Environmental Aspects

There are many processes that are used in the wastewater treatment plant that are designed to copy the natural treatment processes that occur within the environment, whether that environment may be a natural water body or not. Bacteria within the environment will consume organic contaminants if not overloaded,although this may lead to the reduction of the amount of oxygen within the water and should significantly change the general ecology of the receiving water. Organic contaminants work as a food for the neighbouring bacterial populations and therefore the numbers of disease-causing microorganisms are reduced by natural environmental conditions like predation or exposure to ultraviolet . 

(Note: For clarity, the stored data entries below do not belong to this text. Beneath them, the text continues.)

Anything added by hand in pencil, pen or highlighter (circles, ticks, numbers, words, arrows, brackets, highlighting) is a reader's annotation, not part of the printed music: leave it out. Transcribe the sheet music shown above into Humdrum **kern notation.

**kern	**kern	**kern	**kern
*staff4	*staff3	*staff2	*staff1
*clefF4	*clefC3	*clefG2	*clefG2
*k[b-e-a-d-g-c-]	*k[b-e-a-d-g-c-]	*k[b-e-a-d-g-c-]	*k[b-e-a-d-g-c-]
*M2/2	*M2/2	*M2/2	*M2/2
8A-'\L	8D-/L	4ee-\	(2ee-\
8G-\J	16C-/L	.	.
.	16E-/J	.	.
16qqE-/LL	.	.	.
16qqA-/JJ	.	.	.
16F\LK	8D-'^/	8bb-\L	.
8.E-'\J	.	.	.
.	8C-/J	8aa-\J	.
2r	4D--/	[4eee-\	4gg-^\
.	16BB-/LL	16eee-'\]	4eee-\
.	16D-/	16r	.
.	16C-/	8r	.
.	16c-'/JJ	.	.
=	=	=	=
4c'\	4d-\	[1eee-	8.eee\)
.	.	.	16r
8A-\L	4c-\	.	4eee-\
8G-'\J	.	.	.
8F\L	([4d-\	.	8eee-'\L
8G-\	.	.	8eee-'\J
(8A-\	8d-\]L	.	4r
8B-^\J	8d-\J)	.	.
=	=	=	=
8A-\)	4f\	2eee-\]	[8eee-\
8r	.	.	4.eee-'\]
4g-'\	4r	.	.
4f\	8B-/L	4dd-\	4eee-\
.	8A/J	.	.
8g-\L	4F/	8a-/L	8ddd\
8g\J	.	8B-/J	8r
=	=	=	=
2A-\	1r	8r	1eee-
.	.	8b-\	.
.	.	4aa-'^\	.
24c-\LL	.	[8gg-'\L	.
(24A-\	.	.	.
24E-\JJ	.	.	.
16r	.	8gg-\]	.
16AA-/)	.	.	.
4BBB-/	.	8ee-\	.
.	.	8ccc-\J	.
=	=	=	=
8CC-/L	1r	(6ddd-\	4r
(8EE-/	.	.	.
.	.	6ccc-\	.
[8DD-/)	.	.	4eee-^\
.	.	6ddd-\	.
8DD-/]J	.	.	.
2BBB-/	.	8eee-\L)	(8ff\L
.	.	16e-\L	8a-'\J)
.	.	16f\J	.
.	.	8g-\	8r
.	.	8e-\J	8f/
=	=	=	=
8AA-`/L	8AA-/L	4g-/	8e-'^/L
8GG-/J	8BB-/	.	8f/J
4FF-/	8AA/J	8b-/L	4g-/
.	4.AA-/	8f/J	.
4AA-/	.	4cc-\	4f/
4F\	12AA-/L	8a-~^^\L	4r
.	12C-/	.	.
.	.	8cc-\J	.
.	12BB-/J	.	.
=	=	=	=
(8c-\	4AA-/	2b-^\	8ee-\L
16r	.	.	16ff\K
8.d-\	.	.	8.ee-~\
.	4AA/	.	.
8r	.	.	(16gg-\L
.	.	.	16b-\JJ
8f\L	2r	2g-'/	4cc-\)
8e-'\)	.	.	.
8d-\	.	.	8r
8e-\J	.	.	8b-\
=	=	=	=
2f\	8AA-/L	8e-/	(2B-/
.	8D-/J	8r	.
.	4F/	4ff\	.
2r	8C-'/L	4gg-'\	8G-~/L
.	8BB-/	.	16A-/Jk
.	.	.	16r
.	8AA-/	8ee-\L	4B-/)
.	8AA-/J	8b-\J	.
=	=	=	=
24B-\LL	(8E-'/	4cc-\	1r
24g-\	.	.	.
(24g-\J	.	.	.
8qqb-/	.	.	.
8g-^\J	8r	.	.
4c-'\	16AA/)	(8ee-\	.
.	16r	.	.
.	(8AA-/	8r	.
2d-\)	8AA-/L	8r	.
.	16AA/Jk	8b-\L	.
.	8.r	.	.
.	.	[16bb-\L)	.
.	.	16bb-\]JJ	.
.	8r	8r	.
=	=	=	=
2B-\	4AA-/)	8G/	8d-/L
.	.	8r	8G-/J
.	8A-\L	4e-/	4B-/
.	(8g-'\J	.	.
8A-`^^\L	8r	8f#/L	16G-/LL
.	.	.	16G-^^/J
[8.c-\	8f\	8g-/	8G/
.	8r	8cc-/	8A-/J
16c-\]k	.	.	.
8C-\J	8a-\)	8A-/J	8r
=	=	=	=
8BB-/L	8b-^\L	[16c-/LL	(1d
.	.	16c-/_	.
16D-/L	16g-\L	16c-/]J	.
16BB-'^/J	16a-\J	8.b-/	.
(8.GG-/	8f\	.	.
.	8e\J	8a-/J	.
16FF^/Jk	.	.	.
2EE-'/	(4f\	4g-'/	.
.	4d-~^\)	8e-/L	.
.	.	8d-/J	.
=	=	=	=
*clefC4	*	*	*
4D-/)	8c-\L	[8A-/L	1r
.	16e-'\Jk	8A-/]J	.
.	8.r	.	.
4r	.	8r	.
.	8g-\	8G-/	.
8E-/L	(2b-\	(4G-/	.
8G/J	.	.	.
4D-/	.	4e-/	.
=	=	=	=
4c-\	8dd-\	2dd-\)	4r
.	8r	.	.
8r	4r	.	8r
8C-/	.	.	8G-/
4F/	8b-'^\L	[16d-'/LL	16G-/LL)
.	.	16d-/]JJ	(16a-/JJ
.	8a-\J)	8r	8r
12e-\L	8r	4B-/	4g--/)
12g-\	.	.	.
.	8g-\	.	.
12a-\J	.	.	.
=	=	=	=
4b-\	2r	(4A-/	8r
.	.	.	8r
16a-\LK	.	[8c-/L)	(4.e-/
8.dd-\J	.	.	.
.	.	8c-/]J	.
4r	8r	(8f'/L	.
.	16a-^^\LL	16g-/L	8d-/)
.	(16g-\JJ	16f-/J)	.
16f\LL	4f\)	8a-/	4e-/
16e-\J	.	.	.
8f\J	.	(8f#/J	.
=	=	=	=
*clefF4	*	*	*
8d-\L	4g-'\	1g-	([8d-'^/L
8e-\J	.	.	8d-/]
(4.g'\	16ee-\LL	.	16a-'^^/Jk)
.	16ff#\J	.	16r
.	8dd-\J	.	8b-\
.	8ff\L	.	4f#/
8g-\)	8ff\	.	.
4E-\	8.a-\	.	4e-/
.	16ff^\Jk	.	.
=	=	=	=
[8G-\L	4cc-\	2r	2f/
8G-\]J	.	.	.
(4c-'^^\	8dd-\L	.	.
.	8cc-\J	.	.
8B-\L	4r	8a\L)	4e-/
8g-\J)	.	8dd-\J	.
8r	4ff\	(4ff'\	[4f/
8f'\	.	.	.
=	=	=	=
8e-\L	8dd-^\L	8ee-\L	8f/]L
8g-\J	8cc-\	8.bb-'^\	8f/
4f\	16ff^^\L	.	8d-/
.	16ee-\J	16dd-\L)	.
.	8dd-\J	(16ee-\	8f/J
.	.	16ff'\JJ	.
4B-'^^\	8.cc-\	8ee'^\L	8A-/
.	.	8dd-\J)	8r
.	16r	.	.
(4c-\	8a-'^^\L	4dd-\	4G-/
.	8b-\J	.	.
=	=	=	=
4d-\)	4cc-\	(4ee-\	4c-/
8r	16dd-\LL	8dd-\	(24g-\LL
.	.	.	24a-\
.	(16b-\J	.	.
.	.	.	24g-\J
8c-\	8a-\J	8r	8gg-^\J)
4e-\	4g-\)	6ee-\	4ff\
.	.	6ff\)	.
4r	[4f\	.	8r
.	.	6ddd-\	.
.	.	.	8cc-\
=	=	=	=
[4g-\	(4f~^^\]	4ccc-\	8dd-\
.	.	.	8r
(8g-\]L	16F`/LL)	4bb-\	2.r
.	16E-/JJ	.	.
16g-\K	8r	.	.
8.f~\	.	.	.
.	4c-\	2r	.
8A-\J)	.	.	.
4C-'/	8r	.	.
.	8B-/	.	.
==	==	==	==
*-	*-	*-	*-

Consequently, in cases where the receiving environment provides a high level of dilution, a high degree of wastewater treatment might not be required. However, recent evidence has demonstrated that very low levels of specific contaminants in wastewater, including hormones (from farming and residue from human hormonal contraception methods) and artificial materials such as phthalates that mimic hormones in their action, can have hit or miss adverse impact on the natural biota and potentially on humans if the water is reused for drinking water. As per the law in the US and EU, uncontrolled discharges of wastewater to the environment aren't permitted under law, and strict water quality requirements are to be met, as clean water is essential. A significant threat within the coming decades are going to be the increasing uncontrolled discharges of wastewater within rapidly developing countries.

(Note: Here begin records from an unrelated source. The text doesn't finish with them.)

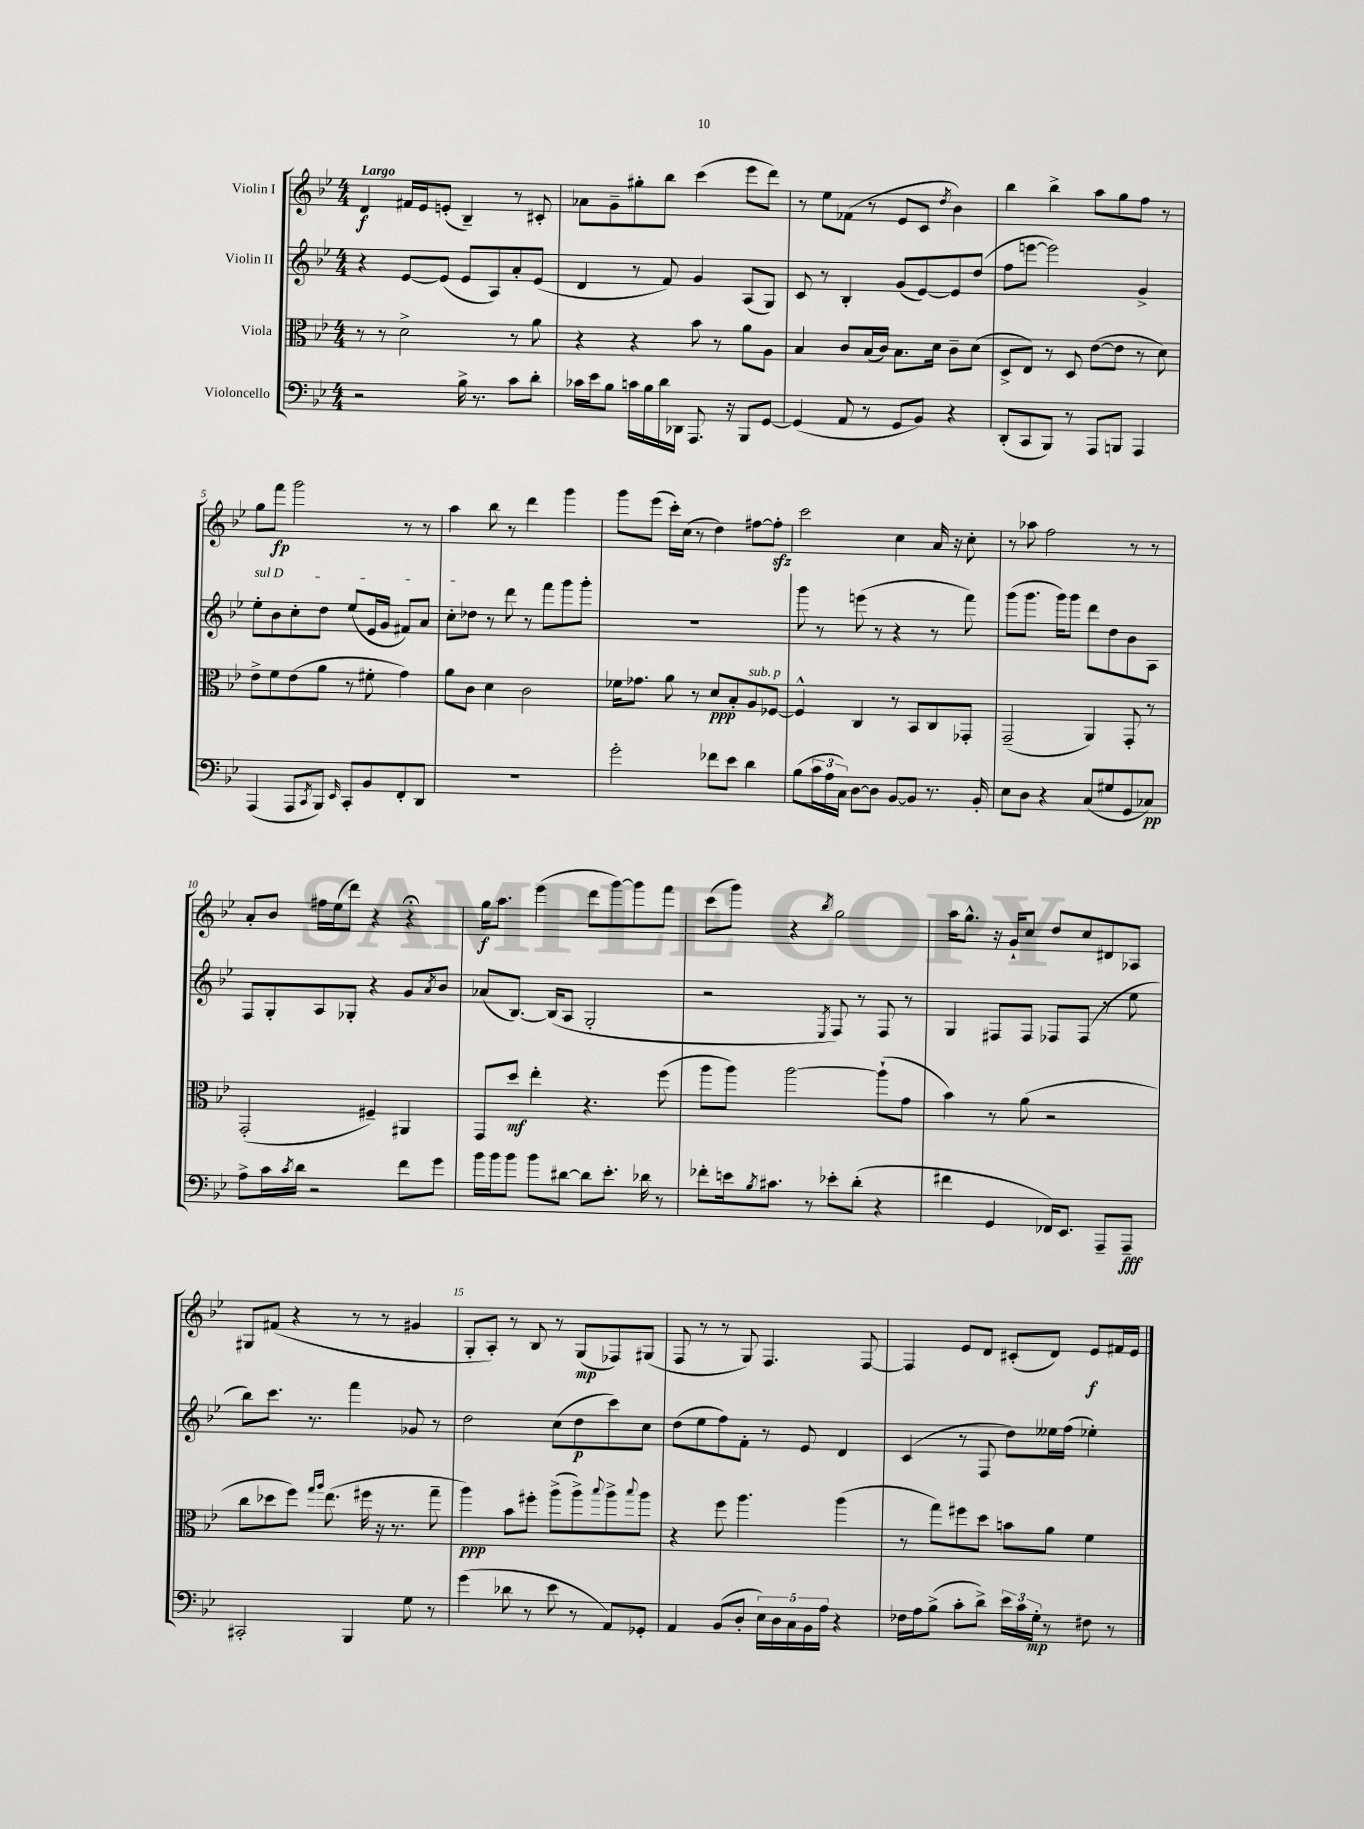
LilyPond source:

<<
\new StaffGroup <<
\new Staff = "s0" \with { instrumentName = "Violin I" } {
    \clef treble \key bes \major \numericTimeSignature \time 4/4 \tempo "Largo"
    d'4\f fis'16 ees'16 e'8-.( bes4--) r8 cis'8-. |
    aes'8 g'8-- gis''8-. bes''8 c'''4( ees'''8 d'''8) |
    r8 ees''8 fes'8( r8 ees'8 c'8 \acciaccatura { d''8 } bes'4) |
    bes''4 bes''4-> a''8 g''8 f''8 r8 |
    g''8 f'''8\fp g'''2 r8 r8 |
    a''4 bes''8 r8 d'''4 g'''4 |
    g'''8 ees'''8( c'''16-.) c''16( r8 d''4) fis''8~ fis''8-.\sfz |
    c'''2 c''4 a'16 r16 c''8-. |
    r8 aes''8 f''2 r8 r8 |
    a'8-. bes'8 fis''16 ees''16( d'''8) r4 r4\fermata |
    g''16\f a''8. ees'''4( d'''8 g'''8~) g'''8 f'''8 |
    c'''8( g'''8) r4 \acciaccatura { bes''8 } g''2 |
    a''16 g''8.-^ r16 g'16-! c''8 d''8 c''8 dis'8 aes8 |
    gis8 fis'8( r4 r8 r8 gis'4 |
    g8-. a8-.) r8 bes8 r8 g8\mp( fes8) gis8( |
    f8 r8 r8 g8) f4. f8~ |
    f4 ees'8 d'8 cis'8-.( d'8) ees'8\f fis'16 ees'16 \bar "|." |
}
\new Staff = "s1" \with { instrumentName = "Violin II" } {
    \clef treble \key bes \major \numericTimeSignature \time 4/4
    r4 ees'8~ ees'8( ees'8 a8) a'8-. ees'8( |
    d'4 r8 f'8) g'4 a8( g8) |
    c'8 r8 bes4-. g'8( ees'8~) ees'8 d''8( |
    f''8 e'''8~ e'''2) g'4-> |
    \once \override TextSpanner.bound-details.left.text = \markup { \italic "sul D" } ees''8-.\startTextSpan bes'8 c''8-. d''8 ees''8( ees'16 g'16 fis'8) a'8 |
    c''8-. des''8\stopTextSpan r8 d'''8 r8 f'''8 g'''8 g'''8-. |
    R1 |
    g'''8 r8 e'''8( r8 r4 r8 f'''8) |
    g'''8( g'''8. g'''16) g'''8 d'''8 d''8 bes'8 a8 |
    f8 g8-. a8 ges8-. r4 g'8 \acciaccatura { a'8 } bes'8 |
    aes'8( bes8.~) bes16( a8 g2-. |
    r2 \acciaccatura { ees8 } f8) r8 f8 r8 |
    g4 fis8 fis8 fes8 fes8( r8 ees''8 |
    bes''8) c'''8. r8. f'''4 ges'8 r8 |
    d''2 c''8( d''8\p c'''8) c''8 |
    d''8( ees''8 f''8) f'8-. r8 ees'8 d'4 |
    c'4( r8 f8 d''8) eeses''16 f''16( ees''4-.) \bar "|." |
}
\new Staff = "s2" \with { instrumentName = "Viola" } {
    \clef alto \key bes \major \numericTimeSignature \time 4/4
    r8 r8 d'2-> r8 a'8 |
    r4 r4 bes'8 r8 a'8 a8 |
    bes4 c'8 bes16( c'16) bes8. d'16 c'8-- d'8( |
    d8-> ees8) r8 d8 ees'8~( ees'8 r8 d'8) |
    ees'8-> f'8 ees'8( a'8 r8 fis'8-. g'4) |
    a'8 c'8 d'4 c'2 |
    fes'16 ges'8. a'8 r8 d'8\ppp bes8-. a8^\markup { \italic "sub. p" } fes8~ |
    fes4-^ c4 r8 bes,8 c8 ges,8-. |
    g,2--( a,4) g,8-. r8 |
    g,2-.( fis4--) ais,4 |
    g,8 d''8\mf ees''4-. r4. f''8( |
    a''8 a''8) a''2~ a''8-!( g'8 |
    bes'4) r8 a'8( r2 |
    c''8 des''8 f''8) \grace { g''16 a''16 } ees''8.( fis''16 r16 r8. g''8-- |
    a''4\ppp) bes'8 fis''8-. a''8->( a''8->) \appoggiatura { bes''8 } a''8-> \appoggiatura { bes''8 } a''8 |
    r4 f''8 a''4. a''4( |
    r8 g''8) fis''8 d''8 b'8 a'8 f'4 \bar "|." |
}
\new Staff = "s3" \with { instrumentName = "Violoncello" } {
    \clef bass \key bes \major \numericTimeSignature \time 4/4
    r2 bes16-> r8. c'8 d'8-. |
    ces'16 ees'16 bes8 c'16 bes16 d'16 des,16 a,,8. r16 bes,,8 g,8~ |
    g,4( a,8 r8 g,8 bes,8) r4 |
    d,8-.( c,8 bes,,8) r8 a,,8 b,,8 a,,4 |
    a,,4( a,,8 \acciaccatura { c,8 } bes,,8) \grace { ees,16 } c,8-. bes,8 f,8-. d,8 |
    R1 |
    g'2-. fes'8 ees'8 d'4 |
    bes8( \tuplet 3/2 { c'16 a16 c16) } d8~ d8 bes,8~ bes,8 r8. bes,16-. |
    ees8 d8 r4 c8( gis8 g,8 ces8\pp) |
    a8-> c'16 \acciaccatura { c'8 } d'16 r2 f'8 g'8 |
    bes'16 bes'16 bes'8 bes'8 dis'8~ dis'8 ees'8.-. des'16 r8 |
    fes'8-. e'16 \acciaccatura { bes8 } cis'8. r8 ees'8-. d'8-.( r4 |
    fis'4 g,4 fes,16) ees,8. a,,8-- a,,8--\fff |
    cis,2-. bes,,4 g8 r8 |
    g'4( des'8 r8 ees'8 r8 a,8) ges,8-. |
    a,4 bes,8( d8-. \tuplet 5/4 { ees16) d16 c16 bes,16 a16 } r4 |
    fes16 a16 bes8->( c'8-. d'8->) \tuplet 3/2 { ees'16 c'16 g16-.\mp } r8 fis8 r8 \bar "|." |
}
>>
>>
\layout { \context { \Score \override BarNumber.break-visibility = ##(#f #t #t) barNumberVisibility = #(every-nth-bar-number-visible 5) } }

FAQ (Frequently Asked Questions)

Q1. What are the Sewage Treatment Processes?

Ans. Sewage contains an enormous amount of organic matters which are toxic. Microorganisms are widely utilized in the sewage treatment plant for removing this toxic organic matter. Sewage or wastewater treatment plant consists of two stages:

  • Primary Treatment

It involves the removal of huge or small sized components within the wastewater through physical processes.

  • Biological Treatment

The sewage treatment plants are inoculated into Aerobic microorganisms. These  organic components of these microbes utilize the sewage and reduce the toxicity which can be measured by BOD (Biological oxygen demand).

Q2. What is Odor Control?

Ans - Odors emitted by sewage treatment are typically a sign of an anaerobic or "septic" condition. Early stages of processing will tend to supply foul-smelling gases, with sulfide being commonest in generating complaints. Carbon reactors, a contact media with bio-slimes, less doses of chlorine, or circulating fluids to biologically capture and metabolize the noxious gases at plants with large processes in urban areas are the processes that are used to fade away the foul odor. Other methods of odor control exist, including addition of iron salts, peroxide, nitrate, etc. to manage hydrogen sulfide levels. High-density solids pumps are used for minimizing the odor by conveying sludge through hermetic closed pipework.